Friedrich Schiller an Friedrich Cotta.

[Jena] den 19. März [Donnerstag] 95.

Hier folgt der Beschluß des 2ten Aufsatzes zum 4ten Stücke. Mit dem nächsten Posttag erhalten Sie einen neuen Aufsatz von Göthen, der eben abgeschrieben wird. Von mir wird in diesem Stücke doch auch ein starker Beytrag erscheinen, historischen Innhalts.
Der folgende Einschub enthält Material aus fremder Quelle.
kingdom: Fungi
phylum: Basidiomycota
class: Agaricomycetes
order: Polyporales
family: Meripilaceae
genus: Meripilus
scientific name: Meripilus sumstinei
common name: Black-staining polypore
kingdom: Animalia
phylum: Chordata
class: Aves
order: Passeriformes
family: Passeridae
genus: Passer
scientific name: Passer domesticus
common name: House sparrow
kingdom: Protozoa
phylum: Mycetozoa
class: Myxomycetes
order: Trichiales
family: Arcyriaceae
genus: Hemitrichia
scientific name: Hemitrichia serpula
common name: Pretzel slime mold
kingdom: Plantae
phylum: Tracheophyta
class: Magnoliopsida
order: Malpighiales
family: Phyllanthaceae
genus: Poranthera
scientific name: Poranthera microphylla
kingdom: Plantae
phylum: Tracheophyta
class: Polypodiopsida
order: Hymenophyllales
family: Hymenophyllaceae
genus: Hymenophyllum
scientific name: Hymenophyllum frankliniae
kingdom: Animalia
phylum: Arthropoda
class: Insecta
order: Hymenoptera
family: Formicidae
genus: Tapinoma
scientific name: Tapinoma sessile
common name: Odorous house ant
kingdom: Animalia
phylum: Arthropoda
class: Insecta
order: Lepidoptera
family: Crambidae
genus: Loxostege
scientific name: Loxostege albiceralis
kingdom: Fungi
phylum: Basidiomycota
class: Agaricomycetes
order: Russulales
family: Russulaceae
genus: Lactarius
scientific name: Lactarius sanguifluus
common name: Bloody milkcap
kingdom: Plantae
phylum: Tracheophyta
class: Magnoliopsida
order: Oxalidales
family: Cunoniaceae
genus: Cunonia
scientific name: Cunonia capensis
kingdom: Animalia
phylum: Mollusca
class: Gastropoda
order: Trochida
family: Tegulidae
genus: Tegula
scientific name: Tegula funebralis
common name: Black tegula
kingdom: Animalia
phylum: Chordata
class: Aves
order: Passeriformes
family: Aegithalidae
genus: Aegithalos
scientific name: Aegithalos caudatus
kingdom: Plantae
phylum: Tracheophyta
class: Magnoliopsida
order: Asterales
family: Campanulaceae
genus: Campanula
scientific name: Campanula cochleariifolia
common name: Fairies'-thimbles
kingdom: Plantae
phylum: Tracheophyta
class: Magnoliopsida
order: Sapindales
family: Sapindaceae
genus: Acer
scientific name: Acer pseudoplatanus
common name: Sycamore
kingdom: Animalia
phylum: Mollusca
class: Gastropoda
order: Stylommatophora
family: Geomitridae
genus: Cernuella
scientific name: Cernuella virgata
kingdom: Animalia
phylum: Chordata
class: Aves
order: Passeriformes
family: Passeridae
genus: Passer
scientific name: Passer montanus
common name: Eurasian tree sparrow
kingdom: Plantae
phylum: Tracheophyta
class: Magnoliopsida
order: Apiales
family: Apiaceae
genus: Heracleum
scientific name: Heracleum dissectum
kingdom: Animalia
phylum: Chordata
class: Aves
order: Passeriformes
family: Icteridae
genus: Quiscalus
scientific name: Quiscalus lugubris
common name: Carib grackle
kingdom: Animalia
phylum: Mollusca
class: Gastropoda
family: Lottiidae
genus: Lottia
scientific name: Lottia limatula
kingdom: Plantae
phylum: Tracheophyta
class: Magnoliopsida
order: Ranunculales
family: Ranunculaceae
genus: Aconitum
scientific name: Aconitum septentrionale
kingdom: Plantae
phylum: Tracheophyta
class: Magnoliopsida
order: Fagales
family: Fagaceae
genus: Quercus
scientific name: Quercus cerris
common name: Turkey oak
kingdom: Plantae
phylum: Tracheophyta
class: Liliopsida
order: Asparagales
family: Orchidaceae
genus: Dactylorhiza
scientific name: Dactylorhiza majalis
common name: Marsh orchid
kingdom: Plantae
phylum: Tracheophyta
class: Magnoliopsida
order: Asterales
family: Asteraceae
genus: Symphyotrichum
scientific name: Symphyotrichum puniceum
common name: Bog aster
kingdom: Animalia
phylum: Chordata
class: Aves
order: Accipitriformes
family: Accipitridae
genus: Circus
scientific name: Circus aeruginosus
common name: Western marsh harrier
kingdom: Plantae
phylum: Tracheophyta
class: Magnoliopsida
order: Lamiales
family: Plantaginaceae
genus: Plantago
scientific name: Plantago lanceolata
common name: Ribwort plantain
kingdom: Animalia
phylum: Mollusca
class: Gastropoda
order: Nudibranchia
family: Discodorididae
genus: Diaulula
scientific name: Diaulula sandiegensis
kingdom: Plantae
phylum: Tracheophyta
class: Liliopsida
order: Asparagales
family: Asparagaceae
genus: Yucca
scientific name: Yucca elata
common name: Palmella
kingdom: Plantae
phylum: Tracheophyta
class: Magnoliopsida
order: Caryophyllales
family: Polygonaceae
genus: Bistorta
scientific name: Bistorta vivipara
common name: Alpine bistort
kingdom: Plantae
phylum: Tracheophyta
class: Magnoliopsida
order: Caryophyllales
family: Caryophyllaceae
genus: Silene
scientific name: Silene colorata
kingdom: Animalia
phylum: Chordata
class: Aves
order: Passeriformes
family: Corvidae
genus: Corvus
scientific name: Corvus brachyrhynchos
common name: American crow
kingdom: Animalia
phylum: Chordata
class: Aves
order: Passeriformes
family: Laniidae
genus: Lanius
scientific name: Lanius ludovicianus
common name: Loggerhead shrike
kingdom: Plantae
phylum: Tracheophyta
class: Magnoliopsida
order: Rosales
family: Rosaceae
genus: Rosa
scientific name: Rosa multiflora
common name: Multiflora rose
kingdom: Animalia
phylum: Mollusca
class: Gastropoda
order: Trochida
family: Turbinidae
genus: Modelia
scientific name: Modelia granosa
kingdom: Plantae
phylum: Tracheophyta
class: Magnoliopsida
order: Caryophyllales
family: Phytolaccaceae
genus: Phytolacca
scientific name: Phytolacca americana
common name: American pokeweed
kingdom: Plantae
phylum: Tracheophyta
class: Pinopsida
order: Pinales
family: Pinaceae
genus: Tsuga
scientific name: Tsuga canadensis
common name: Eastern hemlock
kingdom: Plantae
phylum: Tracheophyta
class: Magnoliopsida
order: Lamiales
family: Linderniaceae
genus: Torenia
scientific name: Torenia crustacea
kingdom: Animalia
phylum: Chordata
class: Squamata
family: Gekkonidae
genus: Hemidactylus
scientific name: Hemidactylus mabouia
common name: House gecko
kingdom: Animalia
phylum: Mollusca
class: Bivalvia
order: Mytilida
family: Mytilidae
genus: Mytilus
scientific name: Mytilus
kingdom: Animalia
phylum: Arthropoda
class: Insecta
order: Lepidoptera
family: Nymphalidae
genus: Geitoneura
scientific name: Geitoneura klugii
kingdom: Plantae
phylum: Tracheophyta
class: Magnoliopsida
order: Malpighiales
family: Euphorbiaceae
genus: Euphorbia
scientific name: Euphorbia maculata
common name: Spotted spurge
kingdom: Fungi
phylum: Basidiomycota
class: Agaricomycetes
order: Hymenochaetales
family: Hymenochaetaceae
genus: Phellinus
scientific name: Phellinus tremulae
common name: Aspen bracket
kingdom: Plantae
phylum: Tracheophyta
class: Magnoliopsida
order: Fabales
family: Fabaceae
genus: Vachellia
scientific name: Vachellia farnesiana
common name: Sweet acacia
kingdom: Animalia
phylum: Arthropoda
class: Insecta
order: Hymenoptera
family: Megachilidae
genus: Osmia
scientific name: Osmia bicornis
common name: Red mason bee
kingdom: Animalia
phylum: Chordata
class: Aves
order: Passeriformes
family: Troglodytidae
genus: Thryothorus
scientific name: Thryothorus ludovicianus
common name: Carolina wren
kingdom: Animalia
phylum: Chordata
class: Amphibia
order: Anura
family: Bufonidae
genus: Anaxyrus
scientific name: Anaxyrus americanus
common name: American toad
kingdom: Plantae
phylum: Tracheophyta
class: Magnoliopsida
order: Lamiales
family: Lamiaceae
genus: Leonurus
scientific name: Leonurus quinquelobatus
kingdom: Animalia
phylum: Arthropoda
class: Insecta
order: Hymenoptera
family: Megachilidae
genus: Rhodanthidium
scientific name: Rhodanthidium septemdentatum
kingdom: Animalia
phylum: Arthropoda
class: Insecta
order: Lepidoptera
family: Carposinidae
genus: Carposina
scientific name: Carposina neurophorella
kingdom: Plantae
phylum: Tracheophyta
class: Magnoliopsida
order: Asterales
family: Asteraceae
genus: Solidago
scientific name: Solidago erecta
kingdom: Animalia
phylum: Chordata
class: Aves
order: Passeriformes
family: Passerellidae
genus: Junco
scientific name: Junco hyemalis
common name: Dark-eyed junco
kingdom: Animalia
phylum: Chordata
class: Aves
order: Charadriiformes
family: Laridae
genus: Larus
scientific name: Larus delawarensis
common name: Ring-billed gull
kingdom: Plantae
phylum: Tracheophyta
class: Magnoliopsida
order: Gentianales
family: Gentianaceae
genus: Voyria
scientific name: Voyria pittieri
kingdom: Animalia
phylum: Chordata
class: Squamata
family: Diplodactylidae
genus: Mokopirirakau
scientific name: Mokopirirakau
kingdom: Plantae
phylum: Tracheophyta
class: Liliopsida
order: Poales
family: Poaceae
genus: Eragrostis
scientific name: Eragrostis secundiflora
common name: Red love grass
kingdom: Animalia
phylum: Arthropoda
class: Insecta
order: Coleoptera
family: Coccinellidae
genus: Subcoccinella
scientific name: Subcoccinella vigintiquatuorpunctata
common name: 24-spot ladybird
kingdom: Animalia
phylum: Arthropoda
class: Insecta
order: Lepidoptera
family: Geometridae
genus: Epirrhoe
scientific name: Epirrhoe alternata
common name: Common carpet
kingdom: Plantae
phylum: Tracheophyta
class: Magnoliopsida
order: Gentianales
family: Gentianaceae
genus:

Es freut mich, daß sich die Liebhaber der Horen noch immer vermehren. Unser Journal wird auch an Varietät immer mehr gewinnen.

Veränderungen mit dem Papier wollte ich für diesen Jahrgang nicht mehr anrathen. Im nächsten lassen sich dafür noch verschiedene Aenderungen auch in Rücksicht auf den Druck treffen.

Es ist mir angenehm, daß wir Sie auf Ihrer Reise nach Leipzig hier sehen werden. Richten Sie es aber doch so ein, daß Sie wenigstens einen vollen Tag bleiben können. Es giebt so mancherley zu reden und miteinander abzuthun, was einem nicht sogleich einfällt. Auch würde es gut seyn, wenn Sie hier herum noch einige persönliche Bekanntschaften machten.

Außer dem Briefe, worinn Engels Manuscript lag, werden Sie noch 2 von mir erhalten haben.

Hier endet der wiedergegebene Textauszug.